■ Material for this exercise
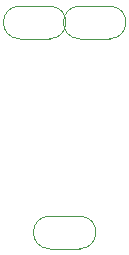
<source format=gbr>
%TF.FileFunction,*%
%FSLAX46Y46*%
G04 Gerber Fmt 4.6, Leading zero omitted, Abs format (unit mm)*
G04 Created by KiCad (PCBNEW (2014-12-19 BZR 5328)-product) date 23/12/2014 01:10:06*
%MOMM*%
G01*
G04 APERTURE LIST*
%ADD10C,0.127000*%
%ADD11C,0.050000*%
G04 APERTURE END LIST*
D10*
D11*
X129540000Y-99165000D02*
X132080000Y-99165000D01*
X129540000Y-96415000D02*
X132080000Y-96415000D01*
X132080000Y-99165000D02*
G75*
G03X132080000Y-96415000I0J1375000D01*
G01*
X129540000Y-96415000D02*
G75*
G03X129540000Y-99165000I0J-1375000D01*
G01*
X127000000Y-81385000D02*
X129540000Y-81385000D01*
X127000000Y-78635000D02*
X129540000Y-78635000D01*
X129540000Y-81385000D02*
G75*
G03X129540000Y-78635000I0J1375000D01*
G01*
X127000000Y-78635000D02*
G75*
G03X127000000Y-81385000I0J-1375000D01*
G01*
X132080000Y-81385000D02*
X134620000Y-81385000D01*
X132080000Y-78635000D02*
X134620000Y-78635000D01*
X134620000Y-81385000D02*
G75*
G03X134620000Y-78635000I0J1375000D01*
G01*
X132080000Y-78635000D02*
G75*
G03X132080000Y-81385000I0J-1375000D01*
G01*
M02*

</source>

■ Action item
Pictures must not appear in the copy, and every record must be restated word for word.

■ Reply
<source format=gbr>
%TF.FileFunction,*%
%FSLAX46Y46*%
G04 Gerber Fmt 4.6, Leading zero omitted, Abs format (unit mm)*
G04 Created by KiCad (PCBNEW (2014-12-19 BZR 5328)-product) date 23/12/2014 01:10:06*
%MOMM*%
G01*
G04 APERTURE LIST*
%ADD10C,0.127000*%
%ADD11C,0.050000*%
G04 APERTURE END LIST*
D10*
D11*
X129540000Y-99165000D02*
X132080000Y-99165000D01*
X129540000Y-96415000D02*
X132080000Y-96415000D01*
X132080000Y-99165000D02*
G75*
G03X132080000Y-96415000I0J1375000D01*
G01*
X129540000Y-96415000D02*
G75*
G03X129540000Y-99165000I0J-1375000D01*
G01*
X127000000Y-81385000D02*
X129540000Y-81385000D01*
X127000000Y-78635000D02*
X129540000Y-78635000D01*
X129540000Y-81385000D02*
G75*
G03X129540000Y-78635000I0J1375000D01*
G01*
X127000000Y-78635000D02*
G75*
G03X127000000Y-81385000I0J-1375000D01*
G01*
X132080000Y-81385000D02*
X134620000Y-81385000D01*
X132080000Y-78635000D02*
X134620000Y-78635000D01*
X134620000Y-81385000D02*
G75*
G03X134620000Y-78635000I0J1375000D01*
G01*
X132080000Y-78635000D02*
G75*
G03X132080000Y-81385000I0J-1375000D01*
G01*
M02*

</source>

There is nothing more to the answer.